(ACTIVITY): Please repeat exactly the lines below from the one containing "ovarian cancer stained" down to the one containing "(IHC) of human", both included, and nothing else.

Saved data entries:
▬▬▬▬▬▬
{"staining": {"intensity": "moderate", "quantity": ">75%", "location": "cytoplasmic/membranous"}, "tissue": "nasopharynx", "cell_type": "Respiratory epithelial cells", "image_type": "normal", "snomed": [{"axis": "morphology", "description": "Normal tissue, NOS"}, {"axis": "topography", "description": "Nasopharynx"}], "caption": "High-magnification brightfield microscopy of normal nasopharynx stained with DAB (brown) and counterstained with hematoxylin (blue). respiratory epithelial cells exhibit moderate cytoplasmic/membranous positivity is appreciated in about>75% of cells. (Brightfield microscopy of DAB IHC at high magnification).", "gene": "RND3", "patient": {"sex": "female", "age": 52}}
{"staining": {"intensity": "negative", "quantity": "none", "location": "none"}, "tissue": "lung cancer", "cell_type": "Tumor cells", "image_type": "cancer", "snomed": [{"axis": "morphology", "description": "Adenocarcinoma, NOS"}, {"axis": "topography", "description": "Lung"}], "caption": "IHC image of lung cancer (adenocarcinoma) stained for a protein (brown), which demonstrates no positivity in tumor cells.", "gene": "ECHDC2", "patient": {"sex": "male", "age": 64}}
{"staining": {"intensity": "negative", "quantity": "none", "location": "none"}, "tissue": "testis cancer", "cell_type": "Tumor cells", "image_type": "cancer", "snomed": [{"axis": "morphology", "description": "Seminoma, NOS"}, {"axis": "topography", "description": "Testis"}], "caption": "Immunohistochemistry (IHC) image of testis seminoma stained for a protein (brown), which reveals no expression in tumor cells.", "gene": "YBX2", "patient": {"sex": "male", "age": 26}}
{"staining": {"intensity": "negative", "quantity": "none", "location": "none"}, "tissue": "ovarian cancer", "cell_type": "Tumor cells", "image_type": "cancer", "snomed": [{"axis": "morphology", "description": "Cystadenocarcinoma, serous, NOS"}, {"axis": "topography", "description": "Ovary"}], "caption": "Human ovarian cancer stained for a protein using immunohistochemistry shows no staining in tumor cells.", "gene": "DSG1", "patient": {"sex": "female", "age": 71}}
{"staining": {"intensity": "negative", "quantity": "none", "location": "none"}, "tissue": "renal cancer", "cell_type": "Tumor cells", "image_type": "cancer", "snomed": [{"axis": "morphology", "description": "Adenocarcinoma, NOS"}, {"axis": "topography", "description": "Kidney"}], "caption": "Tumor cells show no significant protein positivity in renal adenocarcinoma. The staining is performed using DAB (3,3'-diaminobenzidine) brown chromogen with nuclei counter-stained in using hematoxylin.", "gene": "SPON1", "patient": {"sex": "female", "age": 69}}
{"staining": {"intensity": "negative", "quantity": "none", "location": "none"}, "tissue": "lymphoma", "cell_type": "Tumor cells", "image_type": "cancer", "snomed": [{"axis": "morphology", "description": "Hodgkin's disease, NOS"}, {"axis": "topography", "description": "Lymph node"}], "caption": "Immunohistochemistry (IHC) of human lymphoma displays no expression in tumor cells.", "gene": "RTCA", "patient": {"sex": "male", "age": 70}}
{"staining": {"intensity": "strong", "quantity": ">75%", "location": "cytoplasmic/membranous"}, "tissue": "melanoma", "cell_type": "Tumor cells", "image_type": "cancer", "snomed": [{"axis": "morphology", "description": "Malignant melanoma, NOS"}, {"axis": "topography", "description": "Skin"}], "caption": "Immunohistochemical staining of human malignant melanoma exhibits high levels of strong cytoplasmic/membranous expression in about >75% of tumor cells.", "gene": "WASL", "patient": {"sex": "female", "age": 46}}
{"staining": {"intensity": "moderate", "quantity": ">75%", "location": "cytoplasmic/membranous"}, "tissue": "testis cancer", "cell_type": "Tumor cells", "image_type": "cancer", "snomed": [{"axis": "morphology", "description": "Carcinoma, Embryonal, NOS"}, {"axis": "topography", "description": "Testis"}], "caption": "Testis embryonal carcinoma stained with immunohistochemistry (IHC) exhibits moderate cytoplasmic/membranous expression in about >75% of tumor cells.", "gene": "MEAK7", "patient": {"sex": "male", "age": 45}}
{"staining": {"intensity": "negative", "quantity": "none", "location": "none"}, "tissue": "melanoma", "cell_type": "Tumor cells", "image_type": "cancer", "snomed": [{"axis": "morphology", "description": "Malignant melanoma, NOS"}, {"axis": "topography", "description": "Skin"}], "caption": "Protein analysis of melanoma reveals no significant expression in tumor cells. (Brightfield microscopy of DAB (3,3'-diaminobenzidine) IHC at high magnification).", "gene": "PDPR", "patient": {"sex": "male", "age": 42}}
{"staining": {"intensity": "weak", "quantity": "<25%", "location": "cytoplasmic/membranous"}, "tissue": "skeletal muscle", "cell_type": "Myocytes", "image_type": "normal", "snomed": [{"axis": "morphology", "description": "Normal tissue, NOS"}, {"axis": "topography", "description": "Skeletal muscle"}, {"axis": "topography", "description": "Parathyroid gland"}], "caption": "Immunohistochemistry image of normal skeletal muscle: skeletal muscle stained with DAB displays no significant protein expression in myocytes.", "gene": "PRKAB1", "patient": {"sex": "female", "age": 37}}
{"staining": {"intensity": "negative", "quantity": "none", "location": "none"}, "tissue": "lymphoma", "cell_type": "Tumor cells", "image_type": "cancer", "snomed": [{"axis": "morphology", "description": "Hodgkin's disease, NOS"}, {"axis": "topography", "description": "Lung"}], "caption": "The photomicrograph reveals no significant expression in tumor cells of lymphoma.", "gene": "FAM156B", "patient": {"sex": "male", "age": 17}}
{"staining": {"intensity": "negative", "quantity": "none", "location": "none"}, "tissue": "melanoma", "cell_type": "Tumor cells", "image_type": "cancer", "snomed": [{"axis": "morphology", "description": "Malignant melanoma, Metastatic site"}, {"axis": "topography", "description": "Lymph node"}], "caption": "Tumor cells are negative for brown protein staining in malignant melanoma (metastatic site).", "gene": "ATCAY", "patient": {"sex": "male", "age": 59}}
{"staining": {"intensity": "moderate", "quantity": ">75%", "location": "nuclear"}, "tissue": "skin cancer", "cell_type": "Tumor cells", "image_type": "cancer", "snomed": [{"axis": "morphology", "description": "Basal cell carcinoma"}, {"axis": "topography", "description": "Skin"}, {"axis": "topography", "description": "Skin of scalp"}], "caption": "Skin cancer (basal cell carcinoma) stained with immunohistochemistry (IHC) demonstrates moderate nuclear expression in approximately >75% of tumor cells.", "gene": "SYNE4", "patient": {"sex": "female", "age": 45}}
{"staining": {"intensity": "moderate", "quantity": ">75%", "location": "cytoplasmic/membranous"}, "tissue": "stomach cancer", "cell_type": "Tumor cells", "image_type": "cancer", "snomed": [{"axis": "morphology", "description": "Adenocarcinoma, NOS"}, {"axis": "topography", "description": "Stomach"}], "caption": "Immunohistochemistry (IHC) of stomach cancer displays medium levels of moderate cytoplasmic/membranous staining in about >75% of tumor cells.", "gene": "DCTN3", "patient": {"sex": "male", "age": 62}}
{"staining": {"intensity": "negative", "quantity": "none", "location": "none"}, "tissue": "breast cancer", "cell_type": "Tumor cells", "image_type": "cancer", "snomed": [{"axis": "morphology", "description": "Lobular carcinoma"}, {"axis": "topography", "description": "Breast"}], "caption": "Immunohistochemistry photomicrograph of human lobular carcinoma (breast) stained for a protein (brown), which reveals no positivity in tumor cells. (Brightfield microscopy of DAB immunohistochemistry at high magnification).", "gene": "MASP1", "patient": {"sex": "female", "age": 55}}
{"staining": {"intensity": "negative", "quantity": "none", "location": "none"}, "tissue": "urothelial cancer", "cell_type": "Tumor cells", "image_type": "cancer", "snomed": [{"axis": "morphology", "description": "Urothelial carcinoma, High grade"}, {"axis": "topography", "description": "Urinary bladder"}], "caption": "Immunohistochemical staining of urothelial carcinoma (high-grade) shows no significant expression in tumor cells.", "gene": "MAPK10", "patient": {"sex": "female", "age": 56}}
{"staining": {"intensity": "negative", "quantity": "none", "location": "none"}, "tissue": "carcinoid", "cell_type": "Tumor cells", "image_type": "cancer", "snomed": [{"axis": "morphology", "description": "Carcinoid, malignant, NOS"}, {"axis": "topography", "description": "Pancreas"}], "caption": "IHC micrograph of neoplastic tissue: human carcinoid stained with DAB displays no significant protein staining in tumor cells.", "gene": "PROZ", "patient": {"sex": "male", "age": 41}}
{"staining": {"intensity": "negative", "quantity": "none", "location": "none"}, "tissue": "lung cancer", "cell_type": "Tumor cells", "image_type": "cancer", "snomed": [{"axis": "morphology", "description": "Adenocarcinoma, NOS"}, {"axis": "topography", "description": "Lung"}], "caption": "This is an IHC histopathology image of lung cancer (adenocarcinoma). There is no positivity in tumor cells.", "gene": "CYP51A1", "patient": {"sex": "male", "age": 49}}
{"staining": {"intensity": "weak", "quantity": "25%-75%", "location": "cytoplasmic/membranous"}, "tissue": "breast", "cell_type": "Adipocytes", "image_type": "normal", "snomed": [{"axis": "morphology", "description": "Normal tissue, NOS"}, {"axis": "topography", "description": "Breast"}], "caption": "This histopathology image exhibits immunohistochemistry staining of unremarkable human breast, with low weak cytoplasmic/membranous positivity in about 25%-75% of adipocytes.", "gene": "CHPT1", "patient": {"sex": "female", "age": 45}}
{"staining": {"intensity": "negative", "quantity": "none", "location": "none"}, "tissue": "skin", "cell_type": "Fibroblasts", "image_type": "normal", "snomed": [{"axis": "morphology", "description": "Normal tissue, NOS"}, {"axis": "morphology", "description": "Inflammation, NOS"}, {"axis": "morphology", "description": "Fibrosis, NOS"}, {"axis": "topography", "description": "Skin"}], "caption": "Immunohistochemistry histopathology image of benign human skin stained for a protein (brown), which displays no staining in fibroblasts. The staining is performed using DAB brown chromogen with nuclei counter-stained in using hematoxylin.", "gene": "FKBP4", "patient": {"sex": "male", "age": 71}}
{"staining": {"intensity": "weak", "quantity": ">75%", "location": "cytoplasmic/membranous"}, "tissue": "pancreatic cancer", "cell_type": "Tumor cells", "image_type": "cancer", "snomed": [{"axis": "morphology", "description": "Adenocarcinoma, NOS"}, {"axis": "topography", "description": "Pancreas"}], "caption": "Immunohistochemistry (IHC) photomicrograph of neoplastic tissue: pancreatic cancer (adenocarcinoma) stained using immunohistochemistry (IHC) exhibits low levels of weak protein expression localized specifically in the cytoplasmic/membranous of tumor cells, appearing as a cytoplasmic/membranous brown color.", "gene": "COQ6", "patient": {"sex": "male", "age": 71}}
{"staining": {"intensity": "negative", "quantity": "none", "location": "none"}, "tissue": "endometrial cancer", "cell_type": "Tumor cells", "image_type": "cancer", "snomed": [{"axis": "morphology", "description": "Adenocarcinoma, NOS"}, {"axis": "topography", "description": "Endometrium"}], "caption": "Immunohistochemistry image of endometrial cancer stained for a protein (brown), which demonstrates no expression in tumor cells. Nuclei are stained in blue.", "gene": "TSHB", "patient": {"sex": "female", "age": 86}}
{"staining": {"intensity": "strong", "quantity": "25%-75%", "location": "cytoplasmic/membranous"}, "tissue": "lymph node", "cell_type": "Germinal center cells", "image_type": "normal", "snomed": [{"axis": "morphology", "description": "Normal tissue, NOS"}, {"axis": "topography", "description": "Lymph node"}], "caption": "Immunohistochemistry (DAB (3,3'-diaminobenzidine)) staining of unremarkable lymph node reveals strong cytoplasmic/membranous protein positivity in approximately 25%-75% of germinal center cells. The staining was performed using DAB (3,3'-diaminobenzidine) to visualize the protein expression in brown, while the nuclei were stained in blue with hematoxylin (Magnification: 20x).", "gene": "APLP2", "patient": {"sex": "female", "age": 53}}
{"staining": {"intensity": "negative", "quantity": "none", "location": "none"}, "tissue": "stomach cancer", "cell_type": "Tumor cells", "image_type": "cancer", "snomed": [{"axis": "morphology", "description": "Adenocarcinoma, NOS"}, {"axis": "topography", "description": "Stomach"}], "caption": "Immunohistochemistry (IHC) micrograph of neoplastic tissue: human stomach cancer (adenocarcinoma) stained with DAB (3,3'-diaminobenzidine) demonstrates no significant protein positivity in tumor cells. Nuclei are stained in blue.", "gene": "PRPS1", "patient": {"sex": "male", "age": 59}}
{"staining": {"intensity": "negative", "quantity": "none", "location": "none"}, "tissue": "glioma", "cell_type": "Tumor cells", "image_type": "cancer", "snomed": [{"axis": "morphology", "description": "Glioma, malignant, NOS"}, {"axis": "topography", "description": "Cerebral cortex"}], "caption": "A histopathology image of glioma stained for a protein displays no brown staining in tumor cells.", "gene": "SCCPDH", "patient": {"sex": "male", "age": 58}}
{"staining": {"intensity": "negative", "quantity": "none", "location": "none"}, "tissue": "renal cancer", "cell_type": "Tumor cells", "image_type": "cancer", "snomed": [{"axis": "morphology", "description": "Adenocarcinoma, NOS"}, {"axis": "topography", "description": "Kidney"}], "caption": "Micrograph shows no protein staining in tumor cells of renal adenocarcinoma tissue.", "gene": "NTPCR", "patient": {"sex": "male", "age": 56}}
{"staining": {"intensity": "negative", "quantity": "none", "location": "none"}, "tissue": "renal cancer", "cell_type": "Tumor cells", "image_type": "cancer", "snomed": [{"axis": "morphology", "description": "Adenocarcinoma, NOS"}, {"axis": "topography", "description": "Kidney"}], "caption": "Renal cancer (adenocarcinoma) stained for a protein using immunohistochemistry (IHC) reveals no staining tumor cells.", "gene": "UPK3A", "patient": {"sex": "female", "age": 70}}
▬▬▬▬▬▬
(TASK ANSWER):
{"staining": {"intensity": "negative", "quantity": "none", "location": "none"}, "tissue": "ovarian cancer", "cell_type": "Tumor cells", "image_type": "cancer", "snomed": [{"axis": "morphology", "description": "Cystadenocarcinoma, serous, NOS"}, {"axis": "topography", "description": "Ovary"}], "caption": "Human ovarian cancer stained for a protein using immunohistochemistry shows no staining in tumor cells.", "gene": "DSG1", "patient": {"sex": "female", "age": 71}}
{"staining": {"intensity": "negative", "quantity": "none", "location": "none"}, "tissue": "renal cancer", "cell_type": "Tumor cells", "image_type": "cancer", "snomed": [{"axis": "morphology", "description": "Adenocarcinoma, NOS"}, {"axis": "topography", "description": "Kidney"}], "caption": "Tumor cells show no significant protein positivity in renal adenocarcinoma. The staining is performed using DAB (3,3'-diaminobenzidine) brown chromogen with nuclei counter-stained in using hematoxylin.", "gene": "SPON1", "patient": {"sex": "female", "age": 69}}
{"staining": {"intensity": "negative", "quantity": "none", "location": "none"}, "tissue": "lymphoma", "cell_type": "Tumor cells", "image_type": "cancer", "snomed": [{"axis": "morphology", "description": "Hodgkin's disease, NOS"}, {"axis": "topography", "description": "Lymph node"}], "caption": "Immunohistochemistry (IHC) of human lymphoma displays no expression in tumor cells.", "gene": "RTCA", "patient": {"sex": "male", "age": 70}}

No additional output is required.